After having a rough night in Toronto, the Chicago Blackhawks rebounded in a big way on Sunday, scoring three times in the first period and cruising from there in a 3-1 victory over the Los Angeles Kings at the United Center.
We’ll have more reaction to the game throughout the day on the blog, but for now, here are Sunday’s Three Stars:
Third Star: Antti Raanta
After getting pulled from Saturday night’s loss to the Toronto Maple Leafs, the Hawks’ rookie goaltender had a great bounceback game on Sunday against the Kings, making 21 saves and only allowing one goal in picking up his sixth victory of the season for Chicago.
There was one sequence in particular where Raanta’s evolving skillset was on full display. After the Blackhawks got a late power play in the second period, the Kings took advantage of a faceoff win by Anze Kopitar to push the puck up the ice, and they ended up picking up a couple of really good short-handed chances.
On back-to-back shots from within about 15 feet, Kopitar put the puck on net, but even under duress with traffic near him, Raanta stood his ground, moving confidently in the crease and directing the puck away on each shot. When Jonathan Toews lifted Kopitar’s stick near the crease, it ended the chance for the Kings, and the game went on largely uneventfully for the Blackhawks’ goaltender.
With the kind of aggressive defense the Hawks preach from everyone in their lineup, there aren’t going to be a lot of really difficult nights for their goaltenders, but even when the heat was turned up a bit in this one, Raanta was up to the task. His lateral movement looked much more fluid in this one, and his rebound control was spot-on as well. If he can continue to have games like this in the future, then the Hawks could have a very nice asset waiting in the wings if Corey Crawford suffers any more setbacks during his new contract that starts next year.
Second Star: Patrick Kane
Kane had a relatively easy night on Sunday for the Hawks, only having to play 16:47 in the game, but he made the most of it, racking up five shots on goal and picking up an assist in a relatively easy Blackhawks win.
It was how he came about that assist that earned him a spot on this list after the game. After the Hawks had taken a 1-0 lead on Marian Hossa’s short-handed goal, they continued to press the tempo of the game, and were doing a great job of applying pressure to the Kings in the neutral zone throughout the rest of the first period.
The fruits of those efforts were evident when Kane made a great play along the boards near the red line. After going in and winning a puck battle, Kane was able to push the puck up the ice, and Kris Versteeg did the rest, faking a pass across the ice to Michal Handzus before firing a shot past the glove of Ben Scrivens to give the Hawks a 2-0 lead.
That subtle play, created by a decision to go into a dirty area and come out with the puck, displays the kind of defensive prowess that Kane has really incorporated into his game in recent years, and head coach Joel Quenneville will certainly give that play some props when the coaching staff watches video of this game.
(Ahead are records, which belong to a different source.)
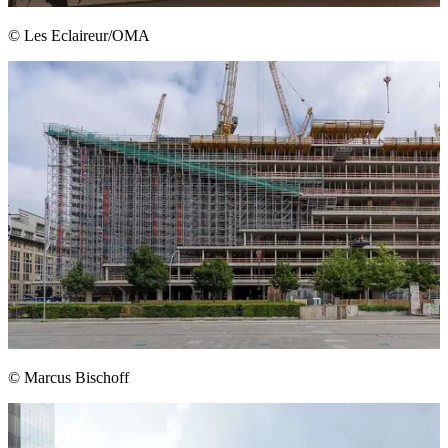
© Les Eclaireur/OMA
© Marcus Bischoff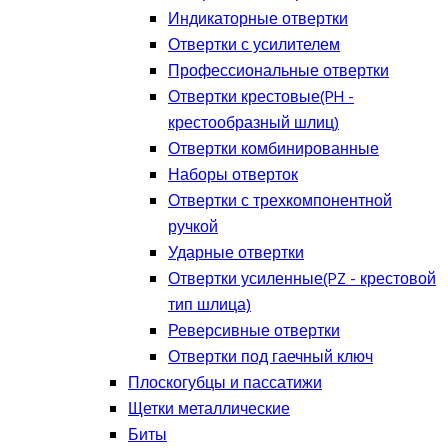
Индикаторные отвертки
Отвертки с усилителем
Профессиональные отвертки
Отвертки крестовые(PH -
крестообразный шлиц)
Отвертки комбинированные
Наборы отверток
Отвертки с трехкомпонентной
ручкой
Ударные отвертки
Отвертки усиленные(PZ - крестовой
тип шлица)
Реверсивные отвертки
Отвертки под гаечный ключ
Плоскогубцы и пассатижи
Щетки металлические
Биты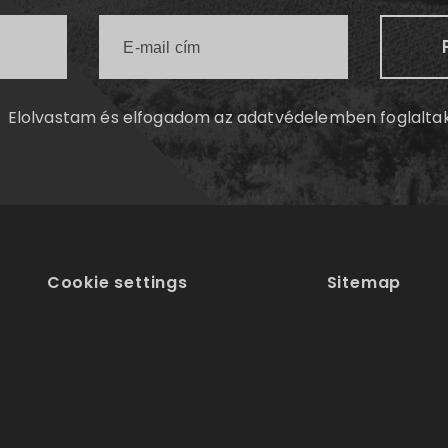
Elolvastam és elfogadom az
adatvédelemben
foglalta
Cookie settings
Sitemap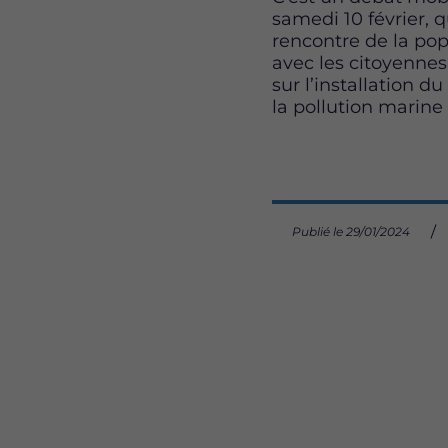
samedi 10 février, q
rencontre de la po
avec les citoyennes
sur l’installation 
la pollution marine 
Publié le 29/01/2024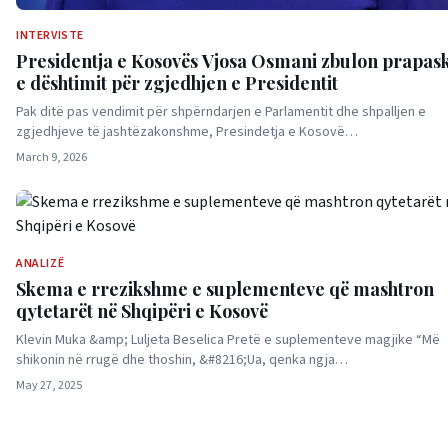
INTERVISTE
Presidentja e Kosovës Vjosa Osmani zbulon prapas
e dështimit për zgjedhjen e Presidentit
Pak ditë pas vendimit për shpërndarjen e Parlamentit dhe shpalljen e
zgjedhjeve të jashtëzakonshme, Presindetja e Kosovë…
March 9, 2026
ANALIZË
Skema e rrezikshme e suplementeve që mashtron
qytetarët në Shqipëri e Kosovë
Klevin Muka &amp; Luljeta Beselica Pretë e suplementeve magjike “Më
shikonin në rrugë dhe thoshin, &#8216;Ua, qenka ngja…
May 27, 2025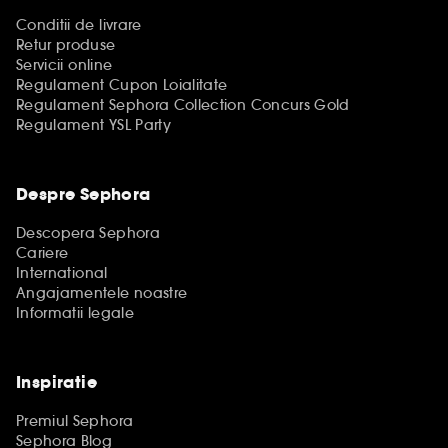
Conditii de livrare
Retur produse
Servicii online
Regulament Cupon Loialitate
Regulament Sephora Collection Concurs Gold
Regulament YSL Party
Despre Sephora
Descopera Sephora
Cariere
International
Angajamentele noastre
Informatii legale
Inspiratie
Premiul Sephora
Sephora Blog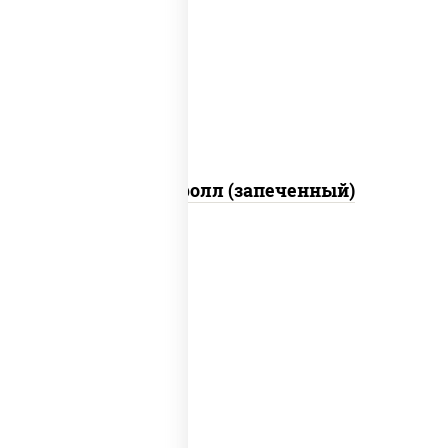
рис, нори, сыр сливочный, огурцы
свежие, икра "масаго", соус "яки"
(майонез чеснок масаго лосось
слабосолёный), соус "унаги"
Сальмон ролл (запеченный)
рис, нори, сыр сливочный, бекон, куриная
грудка с паприкой, сыр "пармезан", соус
"цезарь" (масло растительное
загустители сахар яйца чеснок специи
перец черный консерванты)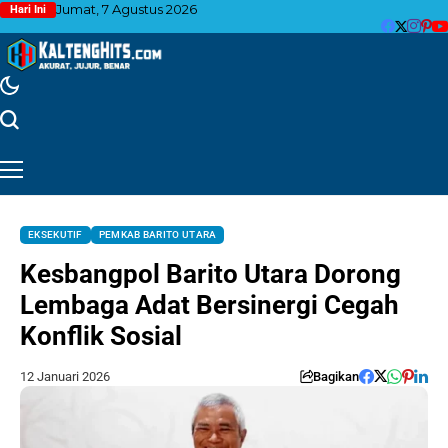
Jumat, 7 Agustus 2026
Hari Ini
EKSEKUTIF
PEMKAB BARITO UTARA
Kesbangpol Barito Utara Dorong
Lembaga Adat Bersinergi Cegah
Konflik Sosial
12 Januari 2026
Bagikan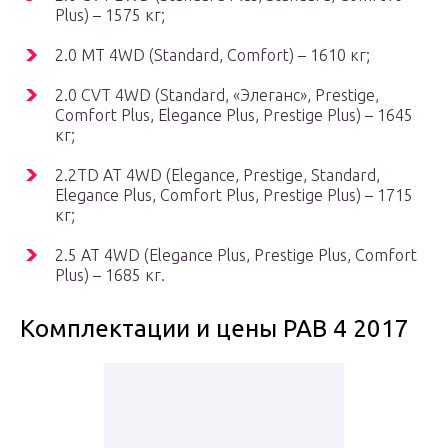
Plus) – 1575 кг;
2.0 MT 4WD (Standard, Comfort) – 1610 кг;
2.0 CVT 4WD (Standard, «Элеганс», Prestige,
Comfort Plus, Elegance Plus, Prestige Plus) – 1645
кг;
2.2TD AT 4WD (Elegance, Prestige, Standard,
Elegance Plus, Comfort Plus, Prestige Plus) – 1715
кг;
2.5 AT 4WD (Elegance Plus, Prestige Plus, Comfort
Plus) – 1685 кг.
Комплектации и цены РАВ 4 2017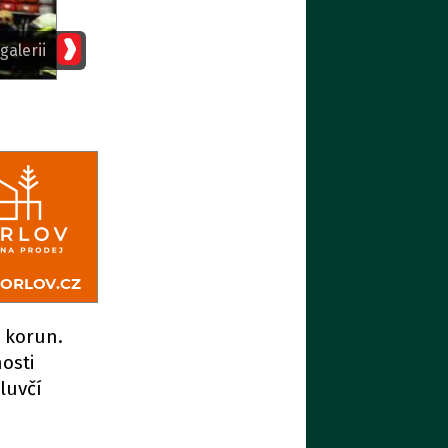
galerii
u korun.
osti
luvčí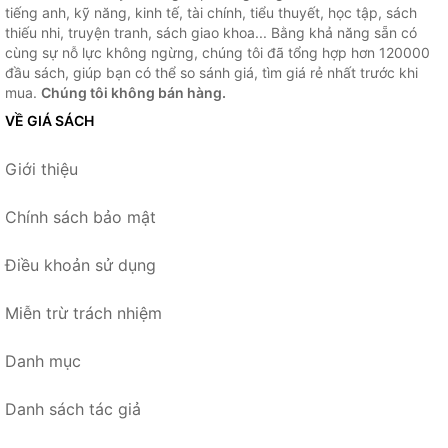
tiếng anh, kỹ năng, kinh tế, tài chính, tiểu thuyết, học tập, sách
thiếu nhi, truyện tranh, sách giao khoa... Bằng khả năng sẵn có
cùng sự nỗ lực không ngừng, chúng tôi đã tổng hợp hơn 120000
đầu sách, giúp bạn có thể so sánh giá, tìm giá rẻ nhất trước khi
mua.
Chúng tôi không bán hàng.
VỀ GIÁ SÁCH
Giới thiệu
Chính sách bảo mật
Điều khoản sử dụng
Miễn trừ trách nhiệm
Danh mục
Danh sách tác giả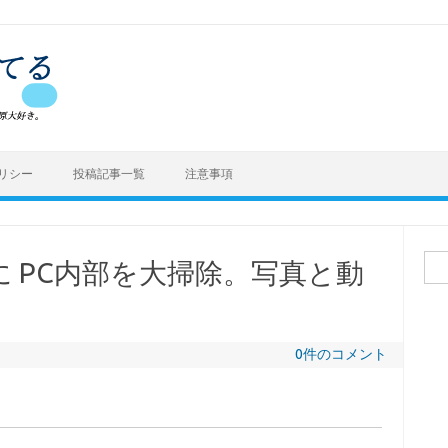
リシー
投稿記事一覧
注意事項
検
 PC内部を大掃除。写真と動
索:
0件のコメント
First Star: Jonathan Toews
We’ll have a more detailed breakdown of Toews’ evening in a blog post later this morning, but there was one play in particular that really set the tone for the rest of the night for the Hawks’ captain.
In the first period, the Blackhawks found themselves on the penalty kill after a Johnny Oduya tripping call, but Chicago was able to generate some offense out of the situation thanks to a great defensive play by Toews. Going into the corner behind the Kings’ net, Toews was able to lift Jake Muzzin’s stick, and in one quick move, grabbed the puck and fed it to the front of the net, where Hossa was waiting to flip the puck into the net past a stunned Scrivens to give the Hawks an early lead.
Defensive plays were the order of the day for the Blackhawks, but none were quite so perfect as the way Toews extracted the puck off of Muzzin’s stick blade. It was a deft move and one that the youngster had no way of counter-acting, and it shows the defensive acumen that the Hawks’ captain has.